Nonetheless, the court is mindful of the fact that, attached to the record is only a probation officer’s report in respect of the complainant. It is within this probation officers report that there is mention of the need for further counselling sessions to help the victim get through the traumatic incident as already alluded to. The trial court in sentencing the accused made reference to the statement of “counselling”, as if there was a probation report specifically recorded for the accused person. No such report was attached to the record. Had the report been attached the trial court should also have analysed it and gave her reasons for not rejecting the probation officer’s recommendations.

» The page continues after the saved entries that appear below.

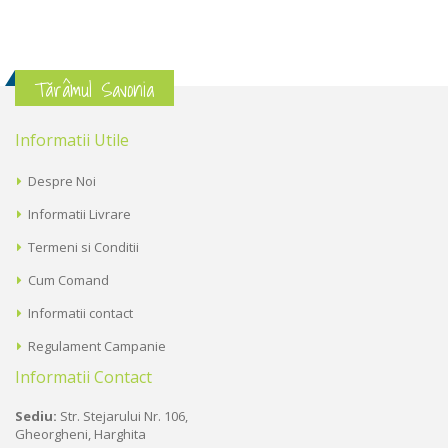
Tărâmul Savonia
Informatii Utile
Despre Noi
Informatii Livrare
Termeni si Conditii
Cum Comand
Informatii contact
Regulament Campanie
Informatii Contact
Sediu:
Str. Stejarului Nr. 106,
Gheorgheni, Harghita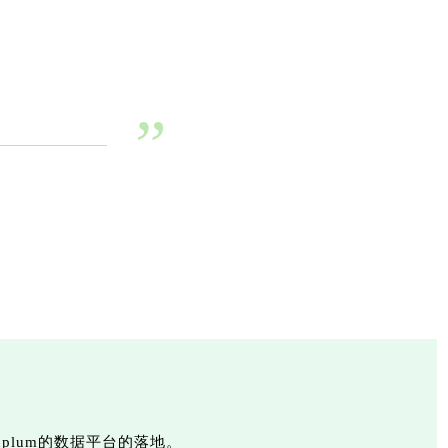
”
plum的数据平台的落地。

Clearly, the trial court erred and misdirected itself by not calling for a probation officer’s report in respect for the accused person. Secondly, by not considering the relevant laws governing the sentencing of children and juveniles. In the South African case of J.A v S [2019] CGCC 64 (3 June 2019) SAFLII, proceedings of a lower court were vitiated for the failure of calling for the probation officer’s report.

Further, as is discernible from the record of proceedings before the trial court, there were incidences where the accused was so overwhelmed as not to answer some questions put to him. This is a red flag that should steer the trial court to allow child offenders the opportunity to seek the assistance of legal representatives paid by the State. If the State can facilitate the payment of legal representative or pro deo lawyers to suspect murderers, surely it can extend the same to its children offenders.

Another, interesting factor is though the trial court recognised the need for the child to be assisted with his guardian, it may not be in the best interests of an African Adolescent child who culturally and traditionally regards or views sexual matters as taboo subjects where parents and adults in general are concerned. So, a child, a male one for that matter may not freely speak up in the presence of their mothers.

In view of the above summation, the conviction is confirmed.  Due to the numerous mis-directions, in regard to the sentence. The sentence is set aside and substituted with 5 years imprisonment wholly suspended for 2 years on condition the accused does not within that period commit any offence involving sexual assault, rape or indecent assault for which upon conviction he is sentenced to imprisonment without the option of a fine.

A warrant of liberation is forthwith issued.